Higher Spin Interactions in Four Dimensions: Vasiliev vs. Fronsdal
Nicolas Boulanger, Pan Kessel, E. D. Skvortsov, Massimo Taronna
TL;DR
This work derives the four-dimensional Higher-Spin theory at the first nontrivial (cubic) order directly from Vasiliev's equations and builds the complete dictionary between unfolded HS variables and Fronsdal fields. It reveals that beyond the algebraically fixed vertices, additional, highly derivative (pseudo-local) interactions contribute, and that their resummation leads to divergences, complicating straightforward AdS/CFT extrapolations.
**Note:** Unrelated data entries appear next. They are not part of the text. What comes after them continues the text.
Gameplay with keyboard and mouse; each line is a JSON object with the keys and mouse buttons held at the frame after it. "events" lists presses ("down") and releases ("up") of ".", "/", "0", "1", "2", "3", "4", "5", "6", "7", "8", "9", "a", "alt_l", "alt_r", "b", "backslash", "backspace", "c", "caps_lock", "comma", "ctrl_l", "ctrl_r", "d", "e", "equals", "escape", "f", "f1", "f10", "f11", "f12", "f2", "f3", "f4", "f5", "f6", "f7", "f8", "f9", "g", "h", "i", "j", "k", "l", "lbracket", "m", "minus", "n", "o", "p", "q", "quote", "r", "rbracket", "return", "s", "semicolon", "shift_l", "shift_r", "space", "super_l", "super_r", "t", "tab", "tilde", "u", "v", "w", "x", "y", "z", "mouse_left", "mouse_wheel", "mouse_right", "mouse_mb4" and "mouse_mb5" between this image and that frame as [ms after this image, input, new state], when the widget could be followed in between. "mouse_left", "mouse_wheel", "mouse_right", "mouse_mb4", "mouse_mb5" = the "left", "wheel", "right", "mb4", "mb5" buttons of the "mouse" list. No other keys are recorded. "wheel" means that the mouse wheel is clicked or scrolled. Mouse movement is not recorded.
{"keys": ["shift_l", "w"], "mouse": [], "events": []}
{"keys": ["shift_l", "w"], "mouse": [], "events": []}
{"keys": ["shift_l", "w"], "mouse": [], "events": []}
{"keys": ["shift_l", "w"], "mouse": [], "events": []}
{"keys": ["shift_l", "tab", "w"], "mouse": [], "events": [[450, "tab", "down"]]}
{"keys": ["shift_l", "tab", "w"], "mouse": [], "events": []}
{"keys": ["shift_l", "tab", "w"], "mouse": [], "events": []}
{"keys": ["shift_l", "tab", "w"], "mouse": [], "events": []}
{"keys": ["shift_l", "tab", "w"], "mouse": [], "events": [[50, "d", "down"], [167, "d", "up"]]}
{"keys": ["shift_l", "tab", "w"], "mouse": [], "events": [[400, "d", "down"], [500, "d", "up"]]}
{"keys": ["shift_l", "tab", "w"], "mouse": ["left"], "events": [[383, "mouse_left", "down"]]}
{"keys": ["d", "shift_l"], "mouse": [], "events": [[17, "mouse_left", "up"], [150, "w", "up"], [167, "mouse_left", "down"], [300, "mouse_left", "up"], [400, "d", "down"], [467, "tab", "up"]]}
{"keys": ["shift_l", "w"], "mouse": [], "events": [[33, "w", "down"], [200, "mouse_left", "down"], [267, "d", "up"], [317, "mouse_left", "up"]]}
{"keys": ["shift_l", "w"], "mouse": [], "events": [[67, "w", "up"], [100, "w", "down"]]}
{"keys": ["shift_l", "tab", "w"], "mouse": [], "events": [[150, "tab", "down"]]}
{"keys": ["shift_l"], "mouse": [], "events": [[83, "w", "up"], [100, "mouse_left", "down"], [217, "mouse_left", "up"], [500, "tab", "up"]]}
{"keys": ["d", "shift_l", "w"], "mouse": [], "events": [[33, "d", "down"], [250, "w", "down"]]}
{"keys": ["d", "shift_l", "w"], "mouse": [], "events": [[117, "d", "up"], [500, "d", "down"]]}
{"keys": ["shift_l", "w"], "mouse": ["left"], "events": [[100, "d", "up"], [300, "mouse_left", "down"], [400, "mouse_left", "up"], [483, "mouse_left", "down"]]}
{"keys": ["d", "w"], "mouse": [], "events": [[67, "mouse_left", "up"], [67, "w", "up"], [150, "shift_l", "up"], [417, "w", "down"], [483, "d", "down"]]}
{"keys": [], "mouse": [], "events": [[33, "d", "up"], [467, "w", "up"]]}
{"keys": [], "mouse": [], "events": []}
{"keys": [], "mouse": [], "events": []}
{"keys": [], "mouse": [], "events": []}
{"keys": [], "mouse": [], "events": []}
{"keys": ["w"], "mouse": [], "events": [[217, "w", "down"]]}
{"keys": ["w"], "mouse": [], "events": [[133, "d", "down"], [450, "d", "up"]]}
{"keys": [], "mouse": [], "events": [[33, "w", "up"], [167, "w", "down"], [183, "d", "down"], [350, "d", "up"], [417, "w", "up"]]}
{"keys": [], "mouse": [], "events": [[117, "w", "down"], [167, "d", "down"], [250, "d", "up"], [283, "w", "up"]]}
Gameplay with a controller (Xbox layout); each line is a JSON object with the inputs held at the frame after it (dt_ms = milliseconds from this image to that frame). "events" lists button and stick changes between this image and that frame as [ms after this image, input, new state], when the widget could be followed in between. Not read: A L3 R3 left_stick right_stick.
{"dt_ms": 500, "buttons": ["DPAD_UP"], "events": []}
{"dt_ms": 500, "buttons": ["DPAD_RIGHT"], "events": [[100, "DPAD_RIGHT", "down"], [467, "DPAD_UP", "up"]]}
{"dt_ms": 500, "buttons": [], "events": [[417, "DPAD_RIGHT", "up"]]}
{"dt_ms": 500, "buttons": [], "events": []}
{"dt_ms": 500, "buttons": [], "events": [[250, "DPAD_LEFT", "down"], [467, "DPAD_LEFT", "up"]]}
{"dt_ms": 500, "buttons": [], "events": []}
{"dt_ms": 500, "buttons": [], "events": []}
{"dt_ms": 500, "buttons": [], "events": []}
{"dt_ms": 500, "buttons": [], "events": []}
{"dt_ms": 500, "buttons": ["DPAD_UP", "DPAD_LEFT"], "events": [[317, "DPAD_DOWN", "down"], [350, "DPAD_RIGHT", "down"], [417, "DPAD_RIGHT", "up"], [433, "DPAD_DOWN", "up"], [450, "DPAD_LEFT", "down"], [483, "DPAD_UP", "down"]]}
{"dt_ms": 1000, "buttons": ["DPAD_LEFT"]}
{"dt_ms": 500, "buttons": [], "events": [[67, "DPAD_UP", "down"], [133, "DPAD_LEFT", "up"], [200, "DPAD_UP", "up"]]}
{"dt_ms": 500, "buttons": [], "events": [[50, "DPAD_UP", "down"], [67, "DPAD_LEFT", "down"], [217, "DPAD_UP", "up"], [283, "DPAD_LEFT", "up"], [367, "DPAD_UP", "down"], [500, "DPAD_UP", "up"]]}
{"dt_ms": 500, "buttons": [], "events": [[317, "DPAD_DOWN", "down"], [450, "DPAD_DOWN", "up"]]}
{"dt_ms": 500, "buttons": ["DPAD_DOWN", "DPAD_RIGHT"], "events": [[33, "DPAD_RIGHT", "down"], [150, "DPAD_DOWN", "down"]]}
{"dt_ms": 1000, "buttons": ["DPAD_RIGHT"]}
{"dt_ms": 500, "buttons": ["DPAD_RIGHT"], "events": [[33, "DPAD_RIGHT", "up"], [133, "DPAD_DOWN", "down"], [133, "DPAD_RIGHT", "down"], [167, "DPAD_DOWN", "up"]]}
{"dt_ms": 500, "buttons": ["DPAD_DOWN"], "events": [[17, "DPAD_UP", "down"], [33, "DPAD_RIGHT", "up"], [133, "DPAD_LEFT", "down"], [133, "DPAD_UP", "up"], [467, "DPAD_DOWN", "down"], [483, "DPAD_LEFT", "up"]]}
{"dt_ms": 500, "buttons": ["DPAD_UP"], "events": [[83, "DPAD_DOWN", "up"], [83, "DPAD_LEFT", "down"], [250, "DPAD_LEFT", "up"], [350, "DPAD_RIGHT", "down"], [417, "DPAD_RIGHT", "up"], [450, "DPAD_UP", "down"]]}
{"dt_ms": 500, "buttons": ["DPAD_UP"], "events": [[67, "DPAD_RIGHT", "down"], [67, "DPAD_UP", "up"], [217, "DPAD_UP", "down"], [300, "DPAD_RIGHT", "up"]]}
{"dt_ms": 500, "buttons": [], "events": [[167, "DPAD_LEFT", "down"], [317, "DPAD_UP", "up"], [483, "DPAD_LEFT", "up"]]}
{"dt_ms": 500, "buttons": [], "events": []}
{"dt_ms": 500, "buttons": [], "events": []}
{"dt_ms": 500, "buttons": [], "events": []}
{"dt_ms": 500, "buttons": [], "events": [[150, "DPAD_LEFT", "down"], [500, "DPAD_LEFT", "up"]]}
By computing explicit second-order unfolded equations and the corresponding Fronsdal currents, the authors show that only a limited subset of correlators is reliably captured by HS algebra alone, and they discuss potential resolutions, including gauge/frame choices and regularization schemes. These results challenge the idea of a strictly local HS bulk theory and suggest that careful handling of nonlocal tails is essential for a consistent HS holography and for defining a well-behaved bulk action. The study provides a concrete framework for testing locality, canonical current structures, and the interplay between unfolded and metric-like formulations in 4d HS gravity.
Abstract
We consider four-dimensional Higher-Spin Theory at the first nontrivial order corresponding to the cubic action. All Higher-Spin interaction vertices are explicitly obtained from Vasiliev's equations. In particular, we obtain the vertices that are not determined solely by the Higher-Spin algebra structure constants. The dictionary between the Fronsdal fields and Higher-Spin connections is found and the corrections to the Fronsdal equations are derived. These corrections turn out to involve derivatives of arbitrary order. We observe that the vertices not determined by the Higher-Spin algebra produce naked infinities, when decomposed into the minimal derivative vertices and improvements. Therefore, standard methods can only be used to check a rather limited number of correlation functions within the HS AdS/CFT duality. A possible resolution of the puzzle is discussed.